Pazifist, Jude, linker Intellektueller - ein rotes Tuch für die Nazis.
Das Bild ging um die Welt: KZ-Häftling Nummer 562 an einer Barackenwand, von Torturen
gezeichnet. Der Mann war Carl von Ossietzky aus Hamburg, geboren am 3. Oktober 1889.
Journalist und seit 1927 Herausgeber der Zeitschrift "Die Weltbühne", in der er
gegen Nationalismus, Militarismus und Borniertheiten aller Art zu Felde zog.
Das brachte ihn schon mit den Kulturwächtern der Weimarer Republik in Konflikt und
1931 nach einem Artikel über geheime Aufrüstung wegen "Landesverrats" für 18
Monate ins Gefängnis.
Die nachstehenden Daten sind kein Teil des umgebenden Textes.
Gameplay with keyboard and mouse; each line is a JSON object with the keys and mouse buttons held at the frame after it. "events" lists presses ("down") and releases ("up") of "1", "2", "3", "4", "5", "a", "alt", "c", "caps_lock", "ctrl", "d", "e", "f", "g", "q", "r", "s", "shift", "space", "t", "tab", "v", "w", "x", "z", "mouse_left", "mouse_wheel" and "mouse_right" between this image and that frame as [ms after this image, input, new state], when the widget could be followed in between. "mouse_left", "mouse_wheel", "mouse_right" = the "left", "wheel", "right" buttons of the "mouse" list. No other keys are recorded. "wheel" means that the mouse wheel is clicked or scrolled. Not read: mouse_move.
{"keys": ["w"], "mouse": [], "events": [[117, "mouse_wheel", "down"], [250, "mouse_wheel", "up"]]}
Für Hitler die Verkörperung aller Feindbilder, wurde Ossietzky
nach dem Reichstagsbrand 1933 erneut verhaftet und in ein Konzentrationslager verschleppt,
seine Schriften flogen bei der Bücherverbrennung in die Flammen, die
"Weltbühne" wurde verboten.
1936 erhielt Carl von Ossietzky den Friedensnobelpreis, dessen Verleihung Berlin als
"beschämenden Vorgang" wertete und dessen Annahme untersagt wurde.
Tuberkolosekrank in eine Berliner Klinik entlassen, starb Häftling Nummer 562 dort am 4.
Mai 1938 an den Folgen der KZ- Quälereien.